Bagley noted Kosmos Energy, Capricorn Energy and Tullow Oil as having been able to carry out exploration in the past and move through into development. The former renounced frontier exploration and the latter two are merging, with a focus on developing production.
“There’s a question of who will operate and where the funding will come from,” Bagley said. He gave the example of Impact Oil and Gas, which introduced TotalEnergies to the Venus prospect, in Namibia.
“Impact had a great carry on the first well, but they may not have the cash for the next stage. Total is going to spend an awful lot of money on appraisal work and through into development, that will be in the billions of dollars,” he said.
The French company drilled Venus in more than 3,000 metres of water, which is among the deepest waters for exploration in the world. “The find and flip model is probably the way to go as the big money may not be there to carry Impact.”
That said, Bagley disputed the suggestion that exploration was on its last legs. “It’s not the end. Not all companies are moving away from the frontier. Total is still going to do high impact and ILX work, and it’s the most active company internationally.”
Shell has taken the decision not to enter any new plays after 2025. As a result, the Westwood executive said it is working to “get a presence in as many countries before 2025, to fill its opportunity hopper, to drill after 2025.”
ExxonMobil and BP are unlikely to make significant moves in this regard, though. Exxon is busy with its Guyana focus and BP has made the most emphatic move towards the energy transition.

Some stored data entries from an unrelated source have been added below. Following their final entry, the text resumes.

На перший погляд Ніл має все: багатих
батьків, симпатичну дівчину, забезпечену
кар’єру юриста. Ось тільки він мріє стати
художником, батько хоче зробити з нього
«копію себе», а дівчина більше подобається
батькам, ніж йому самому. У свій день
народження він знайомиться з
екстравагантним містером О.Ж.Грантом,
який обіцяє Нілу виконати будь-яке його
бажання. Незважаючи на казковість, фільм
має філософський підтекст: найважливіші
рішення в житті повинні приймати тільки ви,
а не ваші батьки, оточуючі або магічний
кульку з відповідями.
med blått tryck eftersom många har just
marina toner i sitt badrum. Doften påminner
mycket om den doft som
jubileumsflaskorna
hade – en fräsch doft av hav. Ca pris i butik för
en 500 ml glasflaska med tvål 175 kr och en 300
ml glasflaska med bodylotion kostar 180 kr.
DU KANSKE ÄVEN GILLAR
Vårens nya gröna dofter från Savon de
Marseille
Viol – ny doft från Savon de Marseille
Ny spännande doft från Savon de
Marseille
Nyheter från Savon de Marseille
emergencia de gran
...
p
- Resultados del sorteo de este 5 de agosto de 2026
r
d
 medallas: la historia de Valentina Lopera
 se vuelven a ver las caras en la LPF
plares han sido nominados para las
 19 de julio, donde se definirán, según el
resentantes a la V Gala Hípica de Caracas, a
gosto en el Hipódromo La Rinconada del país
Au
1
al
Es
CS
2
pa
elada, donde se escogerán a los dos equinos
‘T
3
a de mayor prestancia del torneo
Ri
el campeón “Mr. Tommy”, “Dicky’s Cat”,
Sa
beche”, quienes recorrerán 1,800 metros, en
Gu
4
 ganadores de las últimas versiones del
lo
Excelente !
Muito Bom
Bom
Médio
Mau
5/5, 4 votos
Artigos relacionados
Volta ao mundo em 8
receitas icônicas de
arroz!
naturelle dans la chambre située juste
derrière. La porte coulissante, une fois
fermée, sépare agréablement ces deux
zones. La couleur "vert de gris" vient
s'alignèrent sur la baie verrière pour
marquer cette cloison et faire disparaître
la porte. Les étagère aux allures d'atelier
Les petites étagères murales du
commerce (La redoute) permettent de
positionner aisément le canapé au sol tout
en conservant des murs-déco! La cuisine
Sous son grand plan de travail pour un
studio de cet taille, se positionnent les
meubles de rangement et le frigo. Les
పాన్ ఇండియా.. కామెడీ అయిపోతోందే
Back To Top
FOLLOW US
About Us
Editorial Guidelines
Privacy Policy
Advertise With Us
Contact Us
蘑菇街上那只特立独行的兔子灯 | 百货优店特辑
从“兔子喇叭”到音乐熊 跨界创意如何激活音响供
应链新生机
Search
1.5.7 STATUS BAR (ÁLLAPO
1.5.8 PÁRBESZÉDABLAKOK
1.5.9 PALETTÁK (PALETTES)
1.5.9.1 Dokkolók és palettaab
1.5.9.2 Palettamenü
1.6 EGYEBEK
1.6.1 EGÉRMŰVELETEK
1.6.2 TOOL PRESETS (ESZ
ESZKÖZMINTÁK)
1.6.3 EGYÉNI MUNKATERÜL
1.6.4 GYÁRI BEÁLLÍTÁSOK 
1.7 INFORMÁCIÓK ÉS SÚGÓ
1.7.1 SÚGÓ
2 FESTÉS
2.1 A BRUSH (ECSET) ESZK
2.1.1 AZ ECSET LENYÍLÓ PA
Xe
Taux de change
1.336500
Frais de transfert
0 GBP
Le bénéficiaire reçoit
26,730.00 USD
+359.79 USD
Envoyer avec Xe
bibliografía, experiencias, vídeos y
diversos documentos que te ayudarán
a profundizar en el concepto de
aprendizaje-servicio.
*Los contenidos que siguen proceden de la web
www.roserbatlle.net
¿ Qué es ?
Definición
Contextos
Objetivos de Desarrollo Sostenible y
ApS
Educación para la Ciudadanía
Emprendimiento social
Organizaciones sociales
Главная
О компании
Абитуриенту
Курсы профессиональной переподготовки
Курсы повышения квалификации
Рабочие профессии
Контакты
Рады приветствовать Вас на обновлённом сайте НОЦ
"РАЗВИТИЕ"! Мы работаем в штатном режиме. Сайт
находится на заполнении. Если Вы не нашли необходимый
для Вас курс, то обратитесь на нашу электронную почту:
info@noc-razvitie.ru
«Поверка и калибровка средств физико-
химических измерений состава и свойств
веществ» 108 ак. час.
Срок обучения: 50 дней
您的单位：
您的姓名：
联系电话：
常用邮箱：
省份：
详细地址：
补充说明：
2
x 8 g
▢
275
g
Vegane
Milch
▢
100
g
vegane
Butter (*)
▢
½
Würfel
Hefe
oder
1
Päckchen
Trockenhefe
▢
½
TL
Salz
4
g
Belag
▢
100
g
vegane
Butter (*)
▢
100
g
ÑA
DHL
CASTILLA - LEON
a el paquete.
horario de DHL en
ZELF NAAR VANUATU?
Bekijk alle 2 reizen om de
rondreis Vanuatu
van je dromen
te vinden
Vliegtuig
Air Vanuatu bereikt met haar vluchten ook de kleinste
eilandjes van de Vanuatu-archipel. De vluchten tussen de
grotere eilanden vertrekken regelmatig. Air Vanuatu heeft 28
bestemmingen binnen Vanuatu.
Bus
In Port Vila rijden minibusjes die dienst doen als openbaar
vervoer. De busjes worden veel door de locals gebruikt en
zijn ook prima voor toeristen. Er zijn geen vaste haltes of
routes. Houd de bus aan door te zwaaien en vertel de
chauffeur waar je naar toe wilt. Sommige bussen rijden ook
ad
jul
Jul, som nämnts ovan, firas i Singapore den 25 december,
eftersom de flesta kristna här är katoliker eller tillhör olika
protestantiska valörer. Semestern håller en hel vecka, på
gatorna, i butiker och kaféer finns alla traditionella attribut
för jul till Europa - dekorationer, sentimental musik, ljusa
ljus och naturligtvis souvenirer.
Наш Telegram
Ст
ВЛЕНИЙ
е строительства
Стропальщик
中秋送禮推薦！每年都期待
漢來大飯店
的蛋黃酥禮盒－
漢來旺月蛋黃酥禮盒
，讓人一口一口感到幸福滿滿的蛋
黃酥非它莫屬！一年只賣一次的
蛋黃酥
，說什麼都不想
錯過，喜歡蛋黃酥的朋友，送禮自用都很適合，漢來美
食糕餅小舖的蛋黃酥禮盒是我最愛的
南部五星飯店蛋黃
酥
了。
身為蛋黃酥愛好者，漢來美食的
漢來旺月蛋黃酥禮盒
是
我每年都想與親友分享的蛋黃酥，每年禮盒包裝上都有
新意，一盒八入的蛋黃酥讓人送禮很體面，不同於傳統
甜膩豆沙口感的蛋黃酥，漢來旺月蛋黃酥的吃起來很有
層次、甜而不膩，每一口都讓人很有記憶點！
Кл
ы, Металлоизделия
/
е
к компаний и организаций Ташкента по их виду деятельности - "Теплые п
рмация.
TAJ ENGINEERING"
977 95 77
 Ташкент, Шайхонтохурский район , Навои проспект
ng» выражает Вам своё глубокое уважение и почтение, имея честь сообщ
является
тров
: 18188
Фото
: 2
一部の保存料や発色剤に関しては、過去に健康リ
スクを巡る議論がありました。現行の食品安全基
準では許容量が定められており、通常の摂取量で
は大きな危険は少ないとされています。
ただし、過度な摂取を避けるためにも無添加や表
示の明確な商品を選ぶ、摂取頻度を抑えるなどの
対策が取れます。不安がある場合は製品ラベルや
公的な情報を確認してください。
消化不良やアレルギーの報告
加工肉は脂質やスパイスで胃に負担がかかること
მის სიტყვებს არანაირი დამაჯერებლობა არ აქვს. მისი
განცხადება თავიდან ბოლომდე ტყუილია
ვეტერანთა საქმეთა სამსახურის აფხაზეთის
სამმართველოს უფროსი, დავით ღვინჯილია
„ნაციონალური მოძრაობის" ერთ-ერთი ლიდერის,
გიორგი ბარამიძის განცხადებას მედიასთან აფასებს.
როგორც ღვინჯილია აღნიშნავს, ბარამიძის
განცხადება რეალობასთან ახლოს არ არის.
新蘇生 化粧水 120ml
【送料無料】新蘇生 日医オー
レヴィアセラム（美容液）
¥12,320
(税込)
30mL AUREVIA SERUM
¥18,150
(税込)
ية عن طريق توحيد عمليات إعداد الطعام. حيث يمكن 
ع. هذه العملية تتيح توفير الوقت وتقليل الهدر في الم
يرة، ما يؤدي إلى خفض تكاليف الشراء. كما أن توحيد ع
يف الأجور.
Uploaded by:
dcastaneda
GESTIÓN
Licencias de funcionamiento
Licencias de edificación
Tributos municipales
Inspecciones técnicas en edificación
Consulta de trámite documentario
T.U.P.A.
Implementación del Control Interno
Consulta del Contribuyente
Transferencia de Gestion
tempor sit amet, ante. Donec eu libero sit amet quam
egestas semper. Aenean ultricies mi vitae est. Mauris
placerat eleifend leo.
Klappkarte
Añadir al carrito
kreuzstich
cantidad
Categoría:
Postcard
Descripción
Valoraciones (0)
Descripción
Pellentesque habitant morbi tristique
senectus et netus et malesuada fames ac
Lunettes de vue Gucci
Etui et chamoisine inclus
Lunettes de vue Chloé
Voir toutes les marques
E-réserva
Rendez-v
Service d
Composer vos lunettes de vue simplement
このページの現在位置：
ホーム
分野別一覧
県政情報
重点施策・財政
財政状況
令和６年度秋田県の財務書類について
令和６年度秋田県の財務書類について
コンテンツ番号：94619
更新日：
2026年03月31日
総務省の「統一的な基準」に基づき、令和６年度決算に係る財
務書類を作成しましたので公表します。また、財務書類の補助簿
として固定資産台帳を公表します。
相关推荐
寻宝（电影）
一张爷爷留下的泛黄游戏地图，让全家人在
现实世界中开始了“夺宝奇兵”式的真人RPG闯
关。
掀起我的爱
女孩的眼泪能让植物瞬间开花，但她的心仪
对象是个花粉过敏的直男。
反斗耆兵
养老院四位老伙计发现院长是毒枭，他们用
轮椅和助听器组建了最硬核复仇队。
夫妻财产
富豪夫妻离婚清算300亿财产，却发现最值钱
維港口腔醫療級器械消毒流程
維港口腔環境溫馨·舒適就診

“Eni would like to continue doing high impact and ILX,” Collard said, citing its work in the Tano Basin and Angola. “It’s made a long-term capex plan to drill around 10-15% of exploration wells targeting frontier plays in the next five years,” he said. Repsol appears to have only one well left in the frontier, in Indonesia, before it moves away from the business.
“Africa is on the return, even if it’s not back to where it was seven years ago,” Collard said.
Shell’s Jaca well, off Sao Tome and Principe, is a notable frontier exploration test currently under way. Other areas to watch this year include Eco’s Gazania well in South Africa’s Orange Basin, due in the second half.
Eni is also due to be drilling in Mozambique this year, continuing the hunt for an oil play off East Africa. Equinor and Total are to move into exploration in Angola this year.
Countries hoping to attract new exploration investment, for instance through licence rounds, will have to control their expectations. Competitive rounds have largely failed to perform in recent years, suggesting companies may prefer direct negotiation.
Furthermore, countries may have to show they are making an effort through improved fiscal terms, as Angola has done.
Is exploration dead? No. But it is clear that companies are taking a much more sober approach to the challenge – with a greater eye on long-term projections than ever before.